(Stored items from a collection)
____
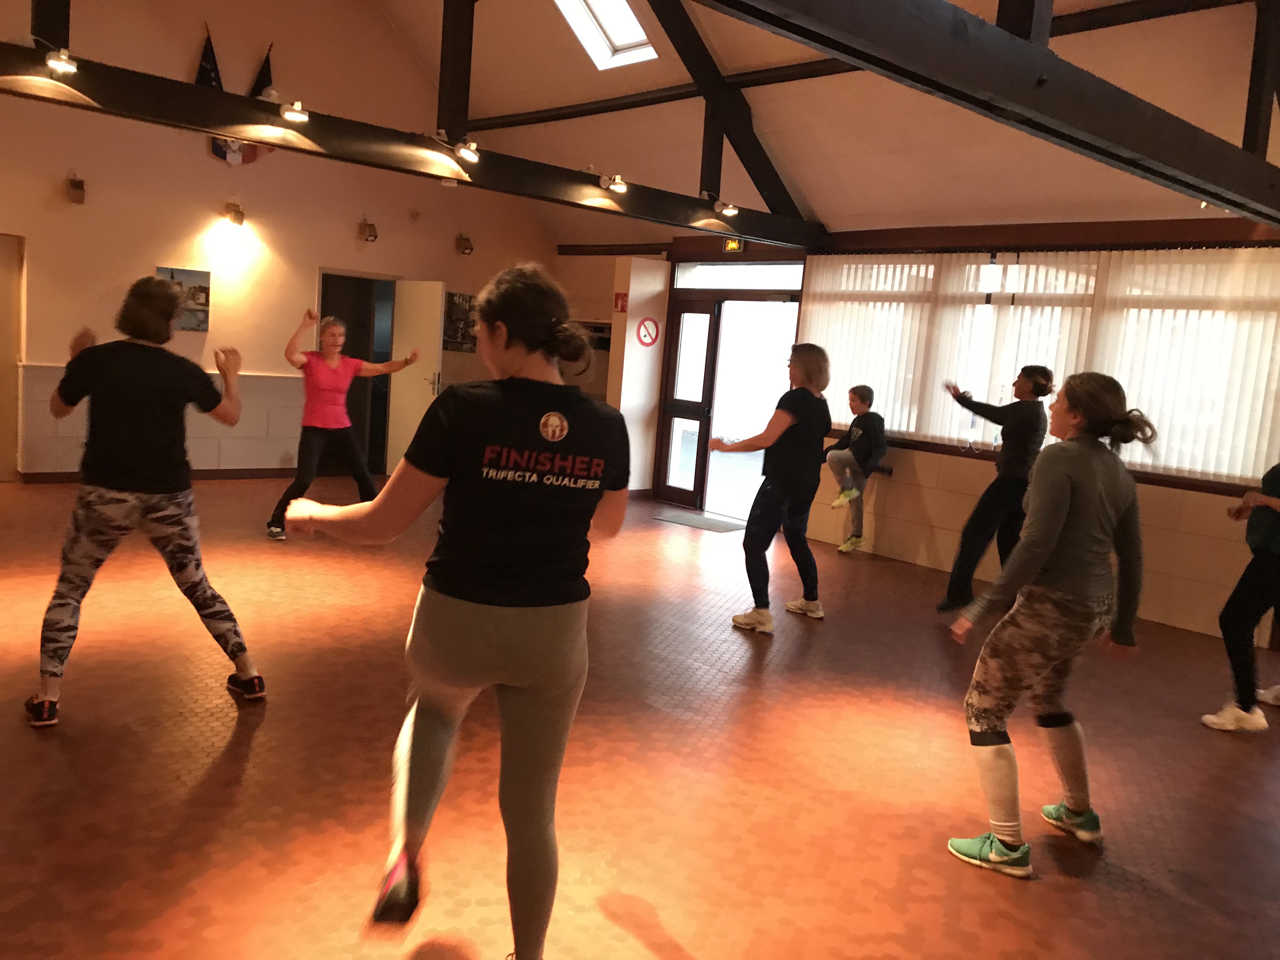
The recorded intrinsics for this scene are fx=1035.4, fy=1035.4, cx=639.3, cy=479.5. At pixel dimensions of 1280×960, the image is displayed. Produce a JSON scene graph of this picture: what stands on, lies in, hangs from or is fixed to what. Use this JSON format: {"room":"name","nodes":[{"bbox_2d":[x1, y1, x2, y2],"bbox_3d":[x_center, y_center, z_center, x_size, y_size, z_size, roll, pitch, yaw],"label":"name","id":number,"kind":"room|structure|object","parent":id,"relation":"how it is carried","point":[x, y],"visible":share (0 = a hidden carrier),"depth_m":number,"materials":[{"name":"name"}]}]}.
{"room":"gym","nodes":[
{"label":"gym","id":0,"kind":"room"},
{"bbox_2d":[0,0,563,480],"bbox_3d":[-3.794,-2.599,9.151,7.534,5.255,0.208,-2,9,-42],"label":"left wall","id":1,"kind":"structure","parent":0,"point":[49,358],"depth_m":9.19,"materials":[{"name":"beige paint"}]},
{"bbox_2d":[0,231,24,483],"bbox_3d":[-5.450,-0.963,8.221,0.948,2.031,0.142,-2,9,-42],"label":"door","id":2,"kind":"structure","parent":1,"relation":"in","point":[1,340],"depth_m":8.45,"materials":[{"name":"wood"}]},
{"bbox_2d":[65,173,86,204],"bbox_3d":[-4.615,-2.393,8.480,0.139,0.258,0.162,-2,9,-42],"label":"wall lamp","id":3,"kind":"object","parent":1,"relation":"attached to","point":[78,186],"visible":0.99,"depth_m":8.44,"materials":[{"name":"brown"}]},
{"bbox_2d":[15,466,293,483],"bbox_3d":[-4.203,-0.036,9.194,4.370,0.085,0.018,-2,9,-42],"label":"baseboard","id":4,"kind":"structure","parent":1,"relation":"attached to","point":[274,469],"depth_m":9.35,"materials":[{"name":"brown wood"}]},
{"bbox_2d":[155,266,211,331],"bbox_3d":[-3.935,-1.552,8.889,0.461,0.527,0.031,-2,9,-42],"label":"picture","id":5,"kind":"object","parent":1,"relation":"attached to","point":[205,289],"visible":0.53,"depth_m":8.95},
{"bbox_2d":[197,26,228,157],"bbox_3d":[-3.695,-3.301,8.952,0.367,1.087,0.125,-2,9,-42],"label":"flag","id":6,"kind":"object","parent":1,"relation":"attached to","point":[218,84],"visible":0.4,"depth_m":8.93,"materials":[{"name":"fabric"}]},
{"bbox_2d":[222,200,246,227],"bbox_3d":[-3.647,-2.401,9.321,0.165,0.233,0.198,-2,9,-42],"label":"wall lamp","id":7,"kind":"object","parent":1,"relation":"attached to","point":[234,219],"visible":0.98,"depth_m":9.27,"materials":[{"name":"metal"}]},
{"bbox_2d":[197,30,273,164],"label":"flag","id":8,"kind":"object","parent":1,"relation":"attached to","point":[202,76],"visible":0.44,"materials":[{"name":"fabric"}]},
{"bbox_2d":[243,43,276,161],"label":"flag","id":9,"kind":"object","parent":1,"relation":"attached to","point":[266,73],"visible":0.4,"depth_m":9.08,"materials":[{"name":"fabric"}]},
{"bbox_2d":[315,269,396,472],"bbox_3d":[-2.899,-1.079,10.520,0.975,2.028,0.396,-2,9,-42],"label":"doorway","id":10,"kind":"object","parent":1,"relation":"in","point":[383,453],"visible":0.51,"depth_m":10.62,"materials":[{"name":"brown"}]},
{"bbox_2d":[357,216,378,242],"bbox_3d":[-2.652,-2.444,10.102,0.161,0.242,0.190,-2,9,-42],"label":"wall lamp","id":11,"kind":"object","parent":1,"relation":"attached to","point":[369,235],"visible":0.99,"depth_m":10.06,"materials":[{"name":"metal"}]},
{"bbox_2d":[384,280,444,474],"bbox_3d":[-2.242,-0.975,10.299,0.159,1.981,0.769,-2,9,-42],"label":"door","id":12,"kind":"structure","parent":1,"relation":"in","point":[438,289],"depth_m":10.25,"materials":[{"name":"white"}]},
{"bbox_2d":[442,290,477,351],"bbox_3d":[-1.869,-1.645,10.802,0.495,0.615,0.037,-2,9,-42],"label":"picture","id":13,"kind":"object","parent":1,"relation":"attached to","point":[465,299],"visible":0.72,"depth_m":10.76},
{"bbox_2d":[454,232,473,255],"bbox_3d":[-1.849,-2.478,10.899,0.164,0.235,0.181,-2,9,-42],"label":"wall lamp","id":14,"kind":"object","parent":1,"relation":"attached to","point":[465,248],"visible":0.99,"depth_m":10.85,"materials":[{"name":"brown metal"}]},
{"bbox_2d":[608,256,670,494],"bbox_3d":[-0.024,-1.031,10.511,0.519,2.423,0.339,-2,9,-42],"label":"pillar","id":15,"kind":"structure","parent":0,"point":[621,407],"depth_m":10.34,"materials":[{"name":"white paint"}]},
{"bbox_2d":[613,291,628,311],"bbox_3d":[-0.187,-1.765,10.295,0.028,0.195,0.142,-2,9,-42],"label":"fire sign","id":16,"kind":"object","parent":15,"relation":"attached to","point":[618,297],"visible":0.95,"depth_m":10.29,"materials":[{"name":"red"}]},
{"bbox_2d":[636,317,659,347],"bbox_3d":[0.086,-1.496,10.513,0.271,0.289,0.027,-2,9,-42],"label":"no smoking sign","id":17,"kind":"object","parent":15,"relation":"attached to","point":[653,340],"visible":0.99,"depth_m":10.50,"materials":[{"name":"red"}]},
{"bbox_2d":[0,470,1279,959],"bbox_3d":[-0.454,0.862,4.964,8.247,0.115,10.093,-2,9,-42],"label":"floor","id":18,"kind":"structure","parent":0,"point":[1032,891],"depth_m":3.58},
{"bbox_2d":[31,276,266,723],"bbox_3d":[-1.865,0.049,3.904,0.730,1.533,0.705,-2,9,-42],"label":"woman","id":19,"kind":"object","parent":18,"relation":"on","point":[168,294],"visible":0.99,"depth_m":3.71},
{"bbox_2d":[268,306,417,538],"bbox_3d":[-2.098,-0.375,7.264,0.918,1.517,0.569,-2,9,-42],"label":"woman","id":20,"kind":"object","parent":18,"relation":"on","point":[337,361],"visible":0.95,"depth_m":7.06},
{"bbox_2d":[280,261,633,959],"bbox_3d":[-0.405,0.310,2.451,0.764,1.542,0.787,-2,9,-42],"label":"woman","id":21,"kind":"object","parent":18,"relation":"on","point":[507,627],"visible":0.99,"depth_m":2.22},
{"bbox_2d":[652,509,746,532],"bbox_3d":[0.565,0.370,9.096,0.614,0.015,0.788,-2,9,-42],"label":"doormat","id":22,"kind":"object","parent":18,"relation":"on","point":[684,520],"visible":0.93,"depth_m":9.02,"materials":[{"name":"grey carpet"}]},
{"bbox_2d":[714,342,833,634],"bbox_3d":[0.748,0.039,5.823,0.673,1.507,0.581,-2,9,-42],"label":"woman","id":23,"kind":"object","parent":18,"relation":"on","point":[793,485],"visible":0.99,"depth_m":5.63},
{"bbox_2d":[823,382,886,552],"bbox_3d":[1.693,-0.074,8.174,0.493,1.278,0.500,1,8,-26],"label":"child","id":24,"kind":"object","parent":18,"relation":"on","point":[865,391],"visible":0.95,"depth_m":8.08},
{"bbox_2d":[937,366,1053,613],"bbox_3d":[2.172,0.080,6.235,0.609,1.512,0.587,-2,9,-42],"label":"woman","id":25,"kind":"object","parent":18,"relation":"on","point":[1032,375],"visible":0.84,"depth_m":6.06},
{"bbox_2d":[942,370,1156,878],"bbox_3d":[1.294,0.420,3.248,0.621,1.457,0.487,-2,9,-42],"label":"woman","id":26,"kind":"object","parent":18,"relation":"on","point":[1058,515],"visible":0.99,"depth_m":3.14},
{"bbox_2d":[1198,461,1279,733],"bbox_3d":[2.930,0.319,4.561,0.736,1.621,0.498,1,8,-23],"label":"person","id":27,"kind":"object","parent":18,"relation":"on","point":[1254,574],"visible":0.99,"depth_m":4.53},
{"bbox_2d":[360,0,1279,244],"bbox_3d":[0.150,-3.003,5.829,7.425,2.061,8.792,-2,9,-42],"label":"ceiling","id":28,"kind":"structure","parent":0,"point":[823,213],"depth_m":7.83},
{"bbox_2d":[0,40,821,249],"bbox_3d":[-1.212,-2.004,6.362,6.882,0.226,0.213,-2,9,-42],"label":"ceiling beam","id":29,"kind":"structure","parent":28,"relation":"attached to","point":[189,90],"depth_m":5.84,"materials":[{"name":"brown wood"}]},
{"bbox_2d":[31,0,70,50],"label":"wooden post","id":30,"kind":"object","parent":29,"relation":"on","point":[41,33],"visible":0.75,"depth_m":5.13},
{"bbox_2d":[44,48,79,75],"bbox_3d":[-2.767,-2.010,4.956,0.149,0.132,0.156,-2,9,-42],"label":"spotlight","id":31,"kind":"object","parent":29,"relation":"attached to","point":[59,63],"visible":0.98,"depth_m":4.93,"materials":[{"name":"metal"}]},
{"bbox_2d":[279,100,308,122],"bbox_3d":[-1.941,-2.081,5.821,0.159,0.124,0.152,-2,9,-42],"label":"spotlight","id":32,"kind":"object","parent":29,"relation":"attached to","point":[298,114],"visible":0.99,"depth_m":5.79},
{"bbox_2d":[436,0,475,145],"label":"wooden post","id":33,"kind":"object","parent":29,"relation":"on","point":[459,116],"visible":0.88,"depth_m":6.52,"materials":[{"name":"brown wood"}]},
{"bbox_2d":[454,139,481,163],"bbox_3d":[-1.063,-2.049,6.441,0.166,0.149,0.147,-2,9,-42],"label":"spotlight","id":34,"kind":"object","parent":29,"relation":"attached to","point":[465,151],"visible":0.98,"depth_m":6.41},
{"bbox_2d":[600,172,627,192],"bbox_3d":[-0.180,-2.100,7.315,0.165,0.134,0.168,-2,9,-42],"label":"spotlight","id":35,"kind":"object","parent":29,"relation":"attached to","point":[616,186],"visible":0.98,"depth_m":7.29,"materials":[{"name":"white"}]},
{"bbox_2d":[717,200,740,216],"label":"spotlight","id":36,"kind":"object","parent":29,"relation":"attached to","point":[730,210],"visible":0.98,"depth_m":7.88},
{"bbox_2d":[555,0,657,68],"bbox_3d":[-0.295,-3.887,8.267,0.911,0.906,0.833,-2,9,-42],"label":"skylight","id":37,"kind":"object","parent":28,"relation":"in","point":[634,25],"visible":0.92,"depth_m":8.61,"materials":[{"name":"white"}]},
{"bbox_2d":[646,0,814,227],"bbox_3d":[0.298,-3.380,8.099,3.147,2.337,0.509,-2,9,-42],"label":"roof truss","id":38,"kind":"structure","parent":28,"relation":"attached to","point":[759,151],"depth_m":8.49,"materials":[{"name":"brown wood"}]},
{"bbox_2d":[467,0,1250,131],"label":"wooden beam","id":39,"kind":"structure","parent":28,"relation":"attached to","point":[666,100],"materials":[{"name":"black wood"}]},
{"bbox_2d":[708,0,1279,229],"bbox_3d":[1.338,-1.492,3.709,6.749,0.311,0.231,-2,9,-42],"label":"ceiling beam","id":40,"kind":"structure","parent":28,"relation":"attached to","point":[1005,41],"depth_m":3.77,"materials":[{"name":"brown wood"}]},
{"bbox_2d":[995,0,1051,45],"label":"wooden post","id":41,"kind":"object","parent":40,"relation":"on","point":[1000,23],"visible":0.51,"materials":[{"name":"black wood"}]},
{"bbox_2d":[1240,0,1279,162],"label":"wooden post","id":42,"kind":"object","parent":40,"relation":"on","point":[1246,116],"visible":0.88,"depth_m":5.76,"materials":[{"name":"brown wood"}]},
{"bbox_2d":[584,215,1279,644],"bbox_3d":[2.403,-0.631,7.842,0.277,2.682,8.886,-2,9,-42],"label":"right wall","id":43,"kind":"structure","parent":0,"point":[904,504],"depth_m":7.36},
{"bbox_2d":[656,296,720,509],"bbox_3d":[0.456,-0.760,10.113,0.138,2.024,0.651,-2,9,-42],"label":"glass door","id":44,"kind":"structure","parent":43,"relation":"in","point":[709,318],"depth_m":10.10,"materials":[{"name":"brown"}]},
{"bbox_2d":[722,237,746,251],"bbox_3d":[0.822,-2.057,9.018,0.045,0.150,0.216,-2,9,-42],"label":"exit sign","id":45,"kind":"object","parent":43,"relation":"attached to","point":[732,246],"visible":0.73,"depth_m":9.00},
{"bbox_2d":[671,261,804,289],"bbox_3d":[0.942,-1.884,9.551,0.082,0.267,1.644,-2,9,-42],"label":"transom window","id":46,"kind":"structure","parent":43,"relation":"in","point":[770,283],"depth_m":9.55,"materials":[{"name":"glass"}]},
{"bbox_2d":[706,296,800,520],"bbox_3d":[1.079,-0.539,9.522,0.724,2.154,1.324,-2,9,-42],"label":"doorway","id":47,"kind":"object","parent":43,"relation":"in","point":[714,426],"visible":0.6,"depth_m":9.70,"materials":[{"name":"white glass"}]},
{"bbox_2d":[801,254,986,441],"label":"vertical blind","id":48,"kind":"object","parent":43,"relation":"attached to","point":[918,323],"visible":0.73,"depth_m":8.06,"materials":[{"name":"white fabric"}]},
{"bbox_2d":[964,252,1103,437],"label":"vertical blind","id":49,"kind":"object","parent":43,"relation":"attached to","point":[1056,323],"visible":0.52,"depth_m":7.25,"materials":[{"name":"white fabric"}]},
{"bbox_2d":[796,247,1279,486],"bbox_3d":[2.879,-0.845,7.439,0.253,1.367,3.705,-2,9,-42],"label":"window","id":50,"kind":"structure","parent":43,"relation":"in","point":[939,434],"depth_m":7.62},
{"bbox_2d":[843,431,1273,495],"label":"window sill","id":51,"kind":"structure","parent":43,"relation":"attached to","point":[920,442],"depth_m":6.89,"materials":[{"name":"brown wood"}]},
{"bbox_2d":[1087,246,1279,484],"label":"vertical blind","id":52,"kind":"object","parent":43,"relation":"attached to","point":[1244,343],"visible":0.78,"depth_m":6.39,"materials":[{"name":"white fabric"}]},
{"bbox_2d":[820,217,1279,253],"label":"wooden beam","id":53,"kind":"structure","parent":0,"point":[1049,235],"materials":[{"name":"brown wood"}]}
]}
____
*YOUR GOAL*.
Every line above in which the word "window" occurs is to be copied.

*YOUR SOLUTION*.
{"bbox_2d":[671,261,804,289],"bbox_3d":[0.942,-1.884,9.551,0.082,0.267,1.644,-2,9,-42],"label":"transom window","id":46,"kind":"structure","parent":43,"relation":"in","point":[770,283],"depth_m":9.55,"materials":[{"name":"glass"}]},
{"bbox_2d":[796,247,1279,486],"bbox_3d":[2.879,-0.845,7.439,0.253,1.367,3.705,-2,9,-42],"label":"window","id":50,"kind":"structure","parent":43,"relation":"in","point":[939,434],"depth_m":7.62},
{"bbox_2d":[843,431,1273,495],"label":"window sill","id":51,"kind":"structure","parent":43,"relation":"attached to","point":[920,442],"depth_m":6.89,"materials":[{"name":"brown wood"}]},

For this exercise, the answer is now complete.